#### SUPPLIED DATA

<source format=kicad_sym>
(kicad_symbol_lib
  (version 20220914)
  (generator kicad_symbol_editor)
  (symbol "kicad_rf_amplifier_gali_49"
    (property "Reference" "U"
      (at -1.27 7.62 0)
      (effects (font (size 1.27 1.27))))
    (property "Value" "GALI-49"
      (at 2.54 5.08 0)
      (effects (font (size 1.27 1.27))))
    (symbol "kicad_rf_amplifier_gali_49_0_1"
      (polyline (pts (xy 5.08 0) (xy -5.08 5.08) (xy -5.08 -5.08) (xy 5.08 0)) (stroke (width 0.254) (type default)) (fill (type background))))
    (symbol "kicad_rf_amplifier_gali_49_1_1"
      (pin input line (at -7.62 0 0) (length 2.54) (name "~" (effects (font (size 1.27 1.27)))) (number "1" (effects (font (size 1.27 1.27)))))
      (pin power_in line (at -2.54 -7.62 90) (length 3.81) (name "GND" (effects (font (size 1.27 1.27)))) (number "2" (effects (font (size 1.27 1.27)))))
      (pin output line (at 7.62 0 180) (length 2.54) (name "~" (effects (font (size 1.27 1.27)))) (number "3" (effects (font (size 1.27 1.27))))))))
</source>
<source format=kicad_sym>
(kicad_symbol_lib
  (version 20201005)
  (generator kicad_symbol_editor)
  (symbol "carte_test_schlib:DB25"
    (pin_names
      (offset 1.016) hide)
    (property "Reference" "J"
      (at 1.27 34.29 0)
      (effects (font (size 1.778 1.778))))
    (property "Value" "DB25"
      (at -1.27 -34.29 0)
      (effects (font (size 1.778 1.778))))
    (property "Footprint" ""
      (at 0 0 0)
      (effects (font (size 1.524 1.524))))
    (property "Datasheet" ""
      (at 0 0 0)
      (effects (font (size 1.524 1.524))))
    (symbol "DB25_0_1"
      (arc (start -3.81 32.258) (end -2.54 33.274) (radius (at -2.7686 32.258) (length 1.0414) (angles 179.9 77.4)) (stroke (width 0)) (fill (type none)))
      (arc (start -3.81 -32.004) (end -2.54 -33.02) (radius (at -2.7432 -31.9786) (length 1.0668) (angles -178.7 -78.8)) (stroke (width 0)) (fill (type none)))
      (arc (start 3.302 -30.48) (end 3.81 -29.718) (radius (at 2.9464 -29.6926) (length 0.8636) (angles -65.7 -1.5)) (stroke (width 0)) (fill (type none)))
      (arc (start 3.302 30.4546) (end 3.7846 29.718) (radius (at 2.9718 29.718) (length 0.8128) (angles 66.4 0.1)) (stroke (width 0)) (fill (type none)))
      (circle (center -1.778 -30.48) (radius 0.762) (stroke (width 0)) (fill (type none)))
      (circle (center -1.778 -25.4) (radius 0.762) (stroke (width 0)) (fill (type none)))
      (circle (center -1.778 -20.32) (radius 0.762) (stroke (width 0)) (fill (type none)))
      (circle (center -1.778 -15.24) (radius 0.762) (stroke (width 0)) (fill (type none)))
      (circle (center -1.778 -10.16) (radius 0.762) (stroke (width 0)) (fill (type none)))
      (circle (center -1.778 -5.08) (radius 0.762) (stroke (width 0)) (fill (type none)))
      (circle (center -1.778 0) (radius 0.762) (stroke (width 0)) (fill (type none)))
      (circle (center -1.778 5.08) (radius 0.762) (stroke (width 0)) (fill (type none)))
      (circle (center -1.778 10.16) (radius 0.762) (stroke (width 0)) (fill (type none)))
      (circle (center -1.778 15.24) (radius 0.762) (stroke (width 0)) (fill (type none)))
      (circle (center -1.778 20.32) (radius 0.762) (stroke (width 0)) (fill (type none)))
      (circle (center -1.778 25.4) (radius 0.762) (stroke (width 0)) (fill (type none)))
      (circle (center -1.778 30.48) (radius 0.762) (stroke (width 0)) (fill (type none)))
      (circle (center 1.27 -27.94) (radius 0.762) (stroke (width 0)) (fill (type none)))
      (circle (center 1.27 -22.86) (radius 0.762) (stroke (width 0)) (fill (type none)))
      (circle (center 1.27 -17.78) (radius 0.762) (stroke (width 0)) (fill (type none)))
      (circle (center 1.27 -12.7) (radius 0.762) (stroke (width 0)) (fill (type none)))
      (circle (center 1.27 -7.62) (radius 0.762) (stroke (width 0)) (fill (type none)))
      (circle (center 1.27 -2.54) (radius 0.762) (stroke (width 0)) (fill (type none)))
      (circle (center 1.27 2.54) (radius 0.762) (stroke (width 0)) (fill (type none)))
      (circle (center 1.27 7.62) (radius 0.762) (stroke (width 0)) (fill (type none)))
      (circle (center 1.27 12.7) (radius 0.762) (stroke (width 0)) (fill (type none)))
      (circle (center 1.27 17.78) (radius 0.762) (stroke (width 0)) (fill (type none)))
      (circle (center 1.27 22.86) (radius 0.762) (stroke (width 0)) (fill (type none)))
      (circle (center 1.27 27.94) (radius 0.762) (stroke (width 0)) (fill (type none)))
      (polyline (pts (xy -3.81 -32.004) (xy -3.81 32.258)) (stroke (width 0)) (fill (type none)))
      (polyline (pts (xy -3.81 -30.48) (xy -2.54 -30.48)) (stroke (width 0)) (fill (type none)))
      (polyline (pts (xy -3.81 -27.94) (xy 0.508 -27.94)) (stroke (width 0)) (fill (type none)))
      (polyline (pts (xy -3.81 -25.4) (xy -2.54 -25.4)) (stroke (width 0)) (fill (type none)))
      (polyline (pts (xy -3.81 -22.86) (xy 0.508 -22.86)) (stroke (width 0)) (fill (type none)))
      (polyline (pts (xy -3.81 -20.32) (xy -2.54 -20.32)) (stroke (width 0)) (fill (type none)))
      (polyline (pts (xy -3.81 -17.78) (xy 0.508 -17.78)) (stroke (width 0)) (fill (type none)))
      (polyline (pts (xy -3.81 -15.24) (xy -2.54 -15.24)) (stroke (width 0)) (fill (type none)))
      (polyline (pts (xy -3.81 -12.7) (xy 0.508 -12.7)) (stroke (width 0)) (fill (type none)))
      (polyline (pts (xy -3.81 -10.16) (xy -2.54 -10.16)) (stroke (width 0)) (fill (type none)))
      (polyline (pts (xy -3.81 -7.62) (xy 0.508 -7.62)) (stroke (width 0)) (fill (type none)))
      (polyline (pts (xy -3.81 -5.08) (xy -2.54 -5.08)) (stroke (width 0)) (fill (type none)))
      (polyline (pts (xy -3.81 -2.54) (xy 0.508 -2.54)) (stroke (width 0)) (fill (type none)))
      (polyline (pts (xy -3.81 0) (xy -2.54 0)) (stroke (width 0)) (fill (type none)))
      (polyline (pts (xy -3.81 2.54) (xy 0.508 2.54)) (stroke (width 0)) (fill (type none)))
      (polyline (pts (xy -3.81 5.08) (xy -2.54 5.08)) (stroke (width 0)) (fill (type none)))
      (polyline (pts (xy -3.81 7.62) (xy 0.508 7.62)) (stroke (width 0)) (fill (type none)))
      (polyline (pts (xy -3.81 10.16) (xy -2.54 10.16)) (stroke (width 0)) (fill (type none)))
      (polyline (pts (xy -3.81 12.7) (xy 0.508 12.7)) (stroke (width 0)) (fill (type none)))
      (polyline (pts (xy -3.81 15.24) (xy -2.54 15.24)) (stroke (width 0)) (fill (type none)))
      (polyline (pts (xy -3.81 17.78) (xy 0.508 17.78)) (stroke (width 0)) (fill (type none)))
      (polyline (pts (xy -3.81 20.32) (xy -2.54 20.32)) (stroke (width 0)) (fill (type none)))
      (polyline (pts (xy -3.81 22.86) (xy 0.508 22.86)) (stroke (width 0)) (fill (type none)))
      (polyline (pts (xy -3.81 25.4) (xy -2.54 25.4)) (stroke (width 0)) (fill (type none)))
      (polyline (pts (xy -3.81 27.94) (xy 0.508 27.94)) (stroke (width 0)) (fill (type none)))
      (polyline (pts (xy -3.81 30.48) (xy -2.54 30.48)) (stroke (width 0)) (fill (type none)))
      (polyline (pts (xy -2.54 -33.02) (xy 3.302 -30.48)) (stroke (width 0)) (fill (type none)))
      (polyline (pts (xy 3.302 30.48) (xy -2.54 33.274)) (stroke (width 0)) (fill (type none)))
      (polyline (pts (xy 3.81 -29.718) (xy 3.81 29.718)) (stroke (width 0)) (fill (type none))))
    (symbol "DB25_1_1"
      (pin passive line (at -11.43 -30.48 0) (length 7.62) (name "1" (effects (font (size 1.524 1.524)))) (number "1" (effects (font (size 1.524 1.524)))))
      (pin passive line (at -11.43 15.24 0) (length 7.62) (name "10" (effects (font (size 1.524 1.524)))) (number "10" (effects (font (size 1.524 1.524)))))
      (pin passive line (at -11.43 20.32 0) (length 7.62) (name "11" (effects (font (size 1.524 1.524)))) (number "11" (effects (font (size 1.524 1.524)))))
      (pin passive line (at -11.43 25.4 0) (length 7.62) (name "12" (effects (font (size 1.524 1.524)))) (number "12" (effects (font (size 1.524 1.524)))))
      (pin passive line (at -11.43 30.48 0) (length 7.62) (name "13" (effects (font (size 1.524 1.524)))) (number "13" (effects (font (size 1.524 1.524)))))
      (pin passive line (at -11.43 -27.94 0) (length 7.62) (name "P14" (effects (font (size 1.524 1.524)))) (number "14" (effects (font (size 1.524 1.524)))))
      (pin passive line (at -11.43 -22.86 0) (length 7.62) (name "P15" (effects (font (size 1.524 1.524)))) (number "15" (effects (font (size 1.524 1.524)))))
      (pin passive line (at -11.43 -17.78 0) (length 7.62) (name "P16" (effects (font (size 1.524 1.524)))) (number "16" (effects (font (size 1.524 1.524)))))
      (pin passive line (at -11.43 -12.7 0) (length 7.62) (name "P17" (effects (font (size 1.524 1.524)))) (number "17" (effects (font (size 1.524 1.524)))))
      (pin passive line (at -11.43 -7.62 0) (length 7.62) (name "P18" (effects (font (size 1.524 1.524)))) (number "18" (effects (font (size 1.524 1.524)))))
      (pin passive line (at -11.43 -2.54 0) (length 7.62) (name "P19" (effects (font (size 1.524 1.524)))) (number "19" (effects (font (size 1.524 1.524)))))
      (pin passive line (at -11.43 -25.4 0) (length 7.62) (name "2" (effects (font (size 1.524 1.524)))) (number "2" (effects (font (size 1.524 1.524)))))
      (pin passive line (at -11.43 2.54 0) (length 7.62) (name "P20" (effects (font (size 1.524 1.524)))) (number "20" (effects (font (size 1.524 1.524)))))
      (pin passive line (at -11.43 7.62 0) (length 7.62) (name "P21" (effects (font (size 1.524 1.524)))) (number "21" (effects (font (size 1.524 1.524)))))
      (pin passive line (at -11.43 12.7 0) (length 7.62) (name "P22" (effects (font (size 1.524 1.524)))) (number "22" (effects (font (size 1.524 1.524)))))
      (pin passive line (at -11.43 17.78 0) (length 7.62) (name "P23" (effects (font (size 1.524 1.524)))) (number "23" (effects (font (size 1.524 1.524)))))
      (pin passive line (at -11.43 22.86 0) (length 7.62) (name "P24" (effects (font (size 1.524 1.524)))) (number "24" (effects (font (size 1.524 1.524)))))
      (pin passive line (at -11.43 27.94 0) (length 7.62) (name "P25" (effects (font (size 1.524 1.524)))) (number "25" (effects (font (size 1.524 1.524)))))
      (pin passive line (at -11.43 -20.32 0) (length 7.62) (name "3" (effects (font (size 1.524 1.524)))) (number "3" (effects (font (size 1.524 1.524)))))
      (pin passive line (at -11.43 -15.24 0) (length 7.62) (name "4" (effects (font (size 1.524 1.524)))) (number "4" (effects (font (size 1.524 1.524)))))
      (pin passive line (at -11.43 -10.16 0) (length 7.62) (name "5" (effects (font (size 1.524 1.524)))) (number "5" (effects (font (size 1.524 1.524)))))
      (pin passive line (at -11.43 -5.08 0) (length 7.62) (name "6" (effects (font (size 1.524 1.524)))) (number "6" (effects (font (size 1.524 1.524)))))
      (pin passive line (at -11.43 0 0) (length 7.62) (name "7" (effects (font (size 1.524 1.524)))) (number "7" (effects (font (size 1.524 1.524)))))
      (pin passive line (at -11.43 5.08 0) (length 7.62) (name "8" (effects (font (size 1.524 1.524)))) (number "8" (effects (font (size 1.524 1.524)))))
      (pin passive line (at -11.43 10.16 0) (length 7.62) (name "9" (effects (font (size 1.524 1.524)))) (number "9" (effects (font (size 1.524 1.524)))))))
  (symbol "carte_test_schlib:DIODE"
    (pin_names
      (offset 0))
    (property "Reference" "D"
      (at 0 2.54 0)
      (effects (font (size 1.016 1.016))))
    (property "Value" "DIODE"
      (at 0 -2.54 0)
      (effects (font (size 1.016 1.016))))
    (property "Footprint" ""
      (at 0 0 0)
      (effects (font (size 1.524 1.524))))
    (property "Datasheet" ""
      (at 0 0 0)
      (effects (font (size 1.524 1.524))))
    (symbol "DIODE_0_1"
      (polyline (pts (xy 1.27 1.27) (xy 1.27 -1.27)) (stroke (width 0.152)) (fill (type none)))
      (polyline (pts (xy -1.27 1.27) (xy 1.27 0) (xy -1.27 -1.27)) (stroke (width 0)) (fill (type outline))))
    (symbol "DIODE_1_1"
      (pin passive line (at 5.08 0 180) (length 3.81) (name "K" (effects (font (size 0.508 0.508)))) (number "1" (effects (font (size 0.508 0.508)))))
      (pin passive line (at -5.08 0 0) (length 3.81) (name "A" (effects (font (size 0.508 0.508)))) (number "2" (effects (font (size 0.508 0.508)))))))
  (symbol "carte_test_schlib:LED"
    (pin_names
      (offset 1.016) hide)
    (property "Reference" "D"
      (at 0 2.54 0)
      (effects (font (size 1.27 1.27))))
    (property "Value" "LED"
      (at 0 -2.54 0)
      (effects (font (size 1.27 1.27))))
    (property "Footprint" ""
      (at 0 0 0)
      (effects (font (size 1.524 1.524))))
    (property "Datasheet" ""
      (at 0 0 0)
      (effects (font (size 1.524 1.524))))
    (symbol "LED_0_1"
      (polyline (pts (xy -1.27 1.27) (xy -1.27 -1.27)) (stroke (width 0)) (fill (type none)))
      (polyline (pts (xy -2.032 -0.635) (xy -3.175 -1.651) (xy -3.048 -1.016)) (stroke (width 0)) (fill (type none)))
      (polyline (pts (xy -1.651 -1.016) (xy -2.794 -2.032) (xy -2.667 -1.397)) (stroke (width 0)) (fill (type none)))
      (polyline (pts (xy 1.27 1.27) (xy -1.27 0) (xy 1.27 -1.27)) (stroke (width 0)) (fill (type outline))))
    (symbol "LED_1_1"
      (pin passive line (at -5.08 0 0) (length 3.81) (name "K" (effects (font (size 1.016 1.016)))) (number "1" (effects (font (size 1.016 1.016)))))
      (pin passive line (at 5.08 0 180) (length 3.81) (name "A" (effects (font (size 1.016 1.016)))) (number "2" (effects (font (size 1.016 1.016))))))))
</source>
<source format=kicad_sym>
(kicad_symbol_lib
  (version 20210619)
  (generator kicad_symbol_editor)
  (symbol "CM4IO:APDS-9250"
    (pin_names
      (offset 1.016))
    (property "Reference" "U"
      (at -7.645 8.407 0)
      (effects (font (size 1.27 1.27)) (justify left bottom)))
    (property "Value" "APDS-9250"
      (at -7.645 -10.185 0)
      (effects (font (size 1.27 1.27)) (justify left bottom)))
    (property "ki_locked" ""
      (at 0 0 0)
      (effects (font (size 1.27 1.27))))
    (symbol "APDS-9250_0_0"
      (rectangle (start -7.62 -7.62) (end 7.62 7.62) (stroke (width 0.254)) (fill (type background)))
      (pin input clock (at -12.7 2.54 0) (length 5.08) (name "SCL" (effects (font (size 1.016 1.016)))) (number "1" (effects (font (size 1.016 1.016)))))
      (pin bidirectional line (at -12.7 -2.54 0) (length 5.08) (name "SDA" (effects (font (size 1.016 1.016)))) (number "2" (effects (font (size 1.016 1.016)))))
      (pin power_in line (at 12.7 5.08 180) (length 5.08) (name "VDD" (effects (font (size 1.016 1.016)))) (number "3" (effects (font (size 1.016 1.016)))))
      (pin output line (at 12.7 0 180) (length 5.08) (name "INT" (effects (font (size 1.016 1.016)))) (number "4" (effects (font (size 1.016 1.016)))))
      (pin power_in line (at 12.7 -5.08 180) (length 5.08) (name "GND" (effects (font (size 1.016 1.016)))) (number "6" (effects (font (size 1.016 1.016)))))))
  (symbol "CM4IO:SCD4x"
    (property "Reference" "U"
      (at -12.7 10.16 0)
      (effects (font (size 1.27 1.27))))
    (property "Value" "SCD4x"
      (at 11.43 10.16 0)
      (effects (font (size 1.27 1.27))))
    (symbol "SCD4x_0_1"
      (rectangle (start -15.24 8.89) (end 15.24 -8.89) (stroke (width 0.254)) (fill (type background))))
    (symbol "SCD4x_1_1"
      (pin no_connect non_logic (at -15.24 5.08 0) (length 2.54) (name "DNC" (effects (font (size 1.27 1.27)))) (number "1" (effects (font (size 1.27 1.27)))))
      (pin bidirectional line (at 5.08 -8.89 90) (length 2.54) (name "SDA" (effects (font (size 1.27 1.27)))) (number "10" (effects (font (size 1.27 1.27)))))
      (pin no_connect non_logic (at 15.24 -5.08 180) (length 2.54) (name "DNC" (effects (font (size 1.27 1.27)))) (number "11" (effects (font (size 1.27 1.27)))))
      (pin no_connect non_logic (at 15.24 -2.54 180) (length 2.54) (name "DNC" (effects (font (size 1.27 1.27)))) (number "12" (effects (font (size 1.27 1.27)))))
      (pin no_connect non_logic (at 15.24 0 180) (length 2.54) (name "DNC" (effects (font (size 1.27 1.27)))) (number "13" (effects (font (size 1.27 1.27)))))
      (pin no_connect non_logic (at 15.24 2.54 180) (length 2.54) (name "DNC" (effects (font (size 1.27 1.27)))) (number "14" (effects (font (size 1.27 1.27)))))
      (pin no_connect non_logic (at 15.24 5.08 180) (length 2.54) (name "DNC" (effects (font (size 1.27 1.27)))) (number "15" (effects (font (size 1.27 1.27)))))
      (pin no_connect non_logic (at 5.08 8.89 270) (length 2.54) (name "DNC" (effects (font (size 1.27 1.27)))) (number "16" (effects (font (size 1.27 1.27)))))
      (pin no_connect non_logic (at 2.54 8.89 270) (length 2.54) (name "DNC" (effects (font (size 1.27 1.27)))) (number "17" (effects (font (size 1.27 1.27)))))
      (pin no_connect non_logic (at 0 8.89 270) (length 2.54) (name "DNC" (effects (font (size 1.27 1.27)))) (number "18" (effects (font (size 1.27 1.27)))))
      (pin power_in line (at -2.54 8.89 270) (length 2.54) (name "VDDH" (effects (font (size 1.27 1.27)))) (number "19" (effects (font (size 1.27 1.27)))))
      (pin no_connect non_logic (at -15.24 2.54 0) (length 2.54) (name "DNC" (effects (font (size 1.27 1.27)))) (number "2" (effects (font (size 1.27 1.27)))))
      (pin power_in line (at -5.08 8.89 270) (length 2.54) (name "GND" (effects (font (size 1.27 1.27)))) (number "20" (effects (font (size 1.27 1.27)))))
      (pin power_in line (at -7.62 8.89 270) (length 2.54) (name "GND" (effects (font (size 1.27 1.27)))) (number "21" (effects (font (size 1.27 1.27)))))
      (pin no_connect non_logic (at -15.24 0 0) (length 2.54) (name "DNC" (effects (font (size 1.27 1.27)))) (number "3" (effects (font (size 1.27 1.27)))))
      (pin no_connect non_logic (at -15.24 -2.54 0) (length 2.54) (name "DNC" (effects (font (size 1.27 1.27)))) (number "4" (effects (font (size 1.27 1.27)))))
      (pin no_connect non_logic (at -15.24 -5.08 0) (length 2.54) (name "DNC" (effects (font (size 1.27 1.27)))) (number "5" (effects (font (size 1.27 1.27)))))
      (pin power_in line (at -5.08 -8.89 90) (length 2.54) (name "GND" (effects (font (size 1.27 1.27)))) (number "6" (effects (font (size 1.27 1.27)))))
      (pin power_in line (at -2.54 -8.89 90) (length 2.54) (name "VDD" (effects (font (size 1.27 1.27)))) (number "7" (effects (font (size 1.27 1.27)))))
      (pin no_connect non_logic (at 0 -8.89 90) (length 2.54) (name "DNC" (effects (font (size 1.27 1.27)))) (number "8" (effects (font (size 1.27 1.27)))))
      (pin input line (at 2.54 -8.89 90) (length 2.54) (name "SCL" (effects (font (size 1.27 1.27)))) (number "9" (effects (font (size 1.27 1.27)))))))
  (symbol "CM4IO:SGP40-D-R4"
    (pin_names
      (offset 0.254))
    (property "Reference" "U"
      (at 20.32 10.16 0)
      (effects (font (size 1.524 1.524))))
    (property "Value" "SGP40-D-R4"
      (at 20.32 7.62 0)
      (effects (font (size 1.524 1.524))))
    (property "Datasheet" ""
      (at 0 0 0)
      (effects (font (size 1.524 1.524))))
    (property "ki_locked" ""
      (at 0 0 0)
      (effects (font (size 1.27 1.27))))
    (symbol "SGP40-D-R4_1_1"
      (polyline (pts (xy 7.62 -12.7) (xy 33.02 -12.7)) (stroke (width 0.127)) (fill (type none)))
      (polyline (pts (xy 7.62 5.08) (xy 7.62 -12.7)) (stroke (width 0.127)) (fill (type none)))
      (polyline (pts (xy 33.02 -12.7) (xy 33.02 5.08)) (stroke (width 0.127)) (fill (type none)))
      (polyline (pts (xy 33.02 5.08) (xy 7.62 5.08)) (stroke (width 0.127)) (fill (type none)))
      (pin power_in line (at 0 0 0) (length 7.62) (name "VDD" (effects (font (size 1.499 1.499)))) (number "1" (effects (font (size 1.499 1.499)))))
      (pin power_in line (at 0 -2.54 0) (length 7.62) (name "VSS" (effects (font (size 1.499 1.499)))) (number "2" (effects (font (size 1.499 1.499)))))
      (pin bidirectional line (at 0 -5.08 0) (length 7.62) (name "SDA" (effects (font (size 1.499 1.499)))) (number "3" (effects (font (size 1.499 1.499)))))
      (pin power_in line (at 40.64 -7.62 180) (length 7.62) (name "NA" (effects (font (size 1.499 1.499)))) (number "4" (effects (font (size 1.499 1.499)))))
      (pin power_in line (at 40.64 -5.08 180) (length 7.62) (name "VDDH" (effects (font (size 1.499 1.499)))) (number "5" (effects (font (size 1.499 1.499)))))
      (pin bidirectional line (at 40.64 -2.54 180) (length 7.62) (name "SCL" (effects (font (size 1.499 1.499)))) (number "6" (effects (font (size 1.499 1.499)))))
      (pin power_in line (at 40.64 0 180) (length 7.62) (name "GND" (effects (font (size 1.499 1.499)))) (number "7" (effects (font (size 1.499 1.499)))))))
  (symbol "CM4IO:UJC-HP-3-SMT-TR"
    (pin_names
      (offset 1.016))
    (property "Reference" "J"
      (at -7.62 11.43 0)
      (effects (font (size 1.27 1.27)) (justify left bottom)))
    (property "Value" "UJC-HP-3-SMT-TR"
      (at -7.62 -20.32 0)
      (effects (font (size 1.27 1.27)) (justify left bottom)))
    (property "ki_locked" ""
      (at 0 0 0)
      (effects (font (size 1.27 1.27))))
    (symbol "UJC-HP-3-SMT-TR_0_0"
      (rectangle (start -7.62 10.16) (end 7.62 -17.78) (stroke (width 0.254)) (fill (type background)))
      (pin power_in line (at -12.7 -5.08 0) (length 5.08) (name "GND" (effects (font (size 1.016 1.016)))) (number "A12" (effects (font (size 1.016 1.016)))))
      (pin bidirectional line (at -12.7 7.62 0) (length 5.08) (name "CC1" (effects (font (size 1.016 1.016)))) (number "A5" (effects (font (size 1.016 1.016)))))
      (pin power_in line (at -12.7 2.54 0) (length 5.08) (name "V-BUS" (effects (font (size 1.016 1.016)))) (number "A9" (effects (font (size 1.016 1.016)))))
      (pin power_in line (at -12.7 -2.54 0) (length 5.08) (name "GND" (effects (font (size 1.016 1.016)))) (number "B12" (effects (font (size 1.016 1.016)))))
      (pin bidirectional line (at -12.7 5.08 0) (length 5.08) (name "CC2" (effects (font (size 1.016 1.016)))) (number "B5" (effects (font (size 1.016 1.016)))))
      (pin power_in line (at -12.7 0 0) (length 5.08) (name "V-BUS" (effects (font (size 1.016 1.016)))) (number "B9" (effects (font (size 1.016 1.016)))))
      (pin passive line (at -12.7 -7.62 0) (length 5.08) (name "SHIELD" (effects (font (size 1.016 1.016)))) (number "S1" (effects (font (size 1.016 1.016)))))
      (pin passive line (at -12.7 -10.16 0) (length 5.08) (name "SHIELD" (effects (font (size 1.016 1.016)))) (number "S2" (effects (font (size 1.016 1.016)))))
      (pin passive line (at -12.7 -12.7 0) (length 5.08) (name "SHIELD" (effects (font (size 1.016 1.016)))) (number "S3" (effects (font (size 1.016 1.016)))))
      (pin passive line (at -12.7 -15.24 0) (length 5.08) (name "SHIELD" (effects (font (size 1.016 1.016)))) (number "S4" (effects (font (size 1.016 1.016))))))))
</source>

########

## WORK REQUIRED
Reprint exactly the lines above that start at the one with "(pin power_in line (at 12.7 5.08" and end at the one with "(pin no_connect non_logic (at 15.24 0", keeping both and adding none.

## RESULT OF THE EXERCISE
      (pin power_in line (at 12.7 5.08 180) (length 5.08) (name "VDD" (effects (font (size 1.016 1.016)))) (number "3" (effects (font (size 1.016 1.016)))))
      (pin output line (at 12.7 0 180) (length 5.08) (name "INT" (effects (font (size 1.016 1.016)))) (number "4" (effects (font (size 1.016 1.016)))))
      (pin power_in line (at 12.7 -5.08 180) (length 5.08) (name "GND" (effects (font (size 1.016 1.016)))) (number "6" (effects (font (size 1.016 1.016)))))))
  (symbol "CM4IO:SCD4x"
    (property "Reference" "U"
      (at -12.7 10.16 0)
      (effects (font (size 1.27 1.27))))
    (property "Value" "SCD4x"
      (at 11.43 10.16 0)
      (effects (font (size 1.27 1.27))))
    (symbol "SCD4x_0_1"
      (rectangle (start -15.24 8.89) (end 15.24 -8.89) (stroke (width 0.254)) (fill (type background))))
    (symbol "SCD4x_1_1"
      (pin no_connect non_logic (at -15.24 5.08 0) (length 2.54) (name "DNC" (effects (font (size 1.27 1.27)))) (number "1" (effects (font (size 1.27 1.27)))))
      (pin bidirectional line (at 5.08 -8.89 90) (length 2.54) (name "SDA" (effects (font (size 1.27 1.27)))) (number "10" (effects (font (size 1.27 1.27)))))
      (pin no_connect non_logic (at 15.24 -5.08 180) (length 2.54) (name "DNC" (effects (font (size 1.27 1.27)))) (number "11" (effects (font (size 1.27 1.27)))))
      (pin no_connect non_logic (at 15.24 -2.54 180) (length 2.54) (name "DNC" (effects (font (size 1.27 1.27)))) (number "12" (effects (font (size 1.27 1.27)))))
      (pin no_connect non_logic (at 15.24 0 180) (length 2.54) (name "DNC" (effects (font (size 1.27 1.27)))) (number "13" (effects (font (size 1.27 1.27)))))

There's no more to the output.